Collected data
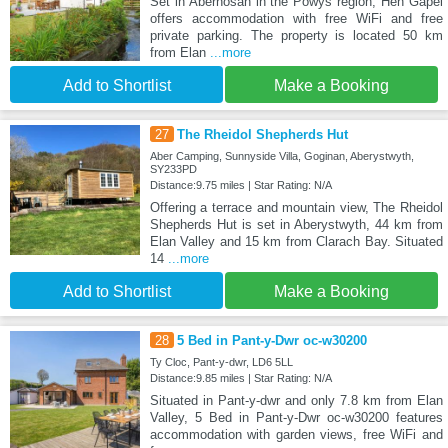
Set in Aberhosan in the Powys region, Hen Gapel
offers accommodation with free WiFi and free
private parking. The property is located 50 km
from Elan
...more
Add to Shortlist
Make a Booking
27
The Rheidol Shepherds Hut
Aber Camping, Sunnyside Villa, Goginan, Aberystwyth,
SY233PD
Distance:9.75 miles | Star Rating: N/A
Offering a terrace and mountain view, The Rheidol
Shepherds Hut is set in Aberystwyth, 44 km from
Elan Valley and 15 km from Clarach Bay. Situated
14
...more
Add to Shortlist
Make a Booking
28
5 Bed in Pant-y-Dwr oc-w30200
Ty Cloc, Pant-y-dwr, LD6 5LL
Distance:9.85 miles | Star Rating: N/A
Situated in Pant-y-dwr and only 7.8 km from Elan
Valley, 5 Bed in Pant-y-Dwr oc-w30200 features
accommodation with garden views, free WiFi and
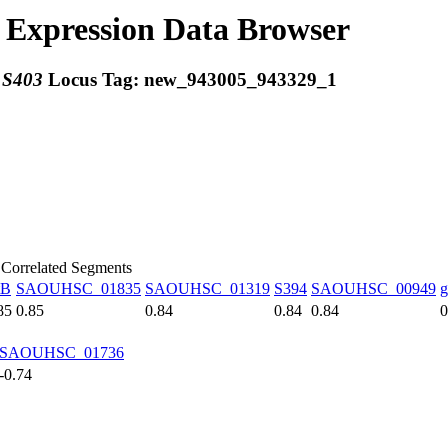
Expression Data Browser
:
S403
Locus Tag:
new_943005_943329_1
 Correlated Segments
tB
SAOUHSC_01835
SAOUHSC_01319
S394
SAOUHSC_00949
g
85
0.85
0.84
0.84
0.84
0
SAOUHSC_01736
-0.74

• WORK REQUIRED
Copy out all the rows above word for word, leaving out the pictures.

• SOLUTION
Set in Aberhosan in the Powys region, Hen Gapel
offers accommodation with free WiFi and free
private parking. The property is located 50 km
from Elan
...more
Add to Shortlist
Make a Booking
27
The Rheidol Shepherds Hut
Aber Camping, Sunnyside Villa, Goginan, Aberystwyth,
SY233PD
Distance:9.75 miles | Star Rating: N/A
Offering a terrace and mountain view, The Rheidol
Shepherds Hut is set in Aberystwyth, 44 km from
Elan Valley and 15 km from Clarach Bay. Situated
14
...more
Add to Shortlist
Make a Booking
28
5 Bed in Pant-y-Dwr oc-w30200
Ty Cloc, Pant-y-dwr, LD6 5LL
Distance:9.85 miles | Star Rating: N/A
Situated in Pant-y-dwr and only 7.8 km from Elan
Valley, 5 Bed in Pant-y-Dwr oc-w30200 features
accommodation with garden views, free WiFi and
Expression Data Browser
:
S403
Locus Tag:
new_943005_943329_1
 Correlated Segments
tB
SAOUHSC_01835
SAOUHSC_01319
S394
SAOUHSC_00949
g
85
0.85
0.84
0.84
0.84
0
SAOUHSC_01736
-0.74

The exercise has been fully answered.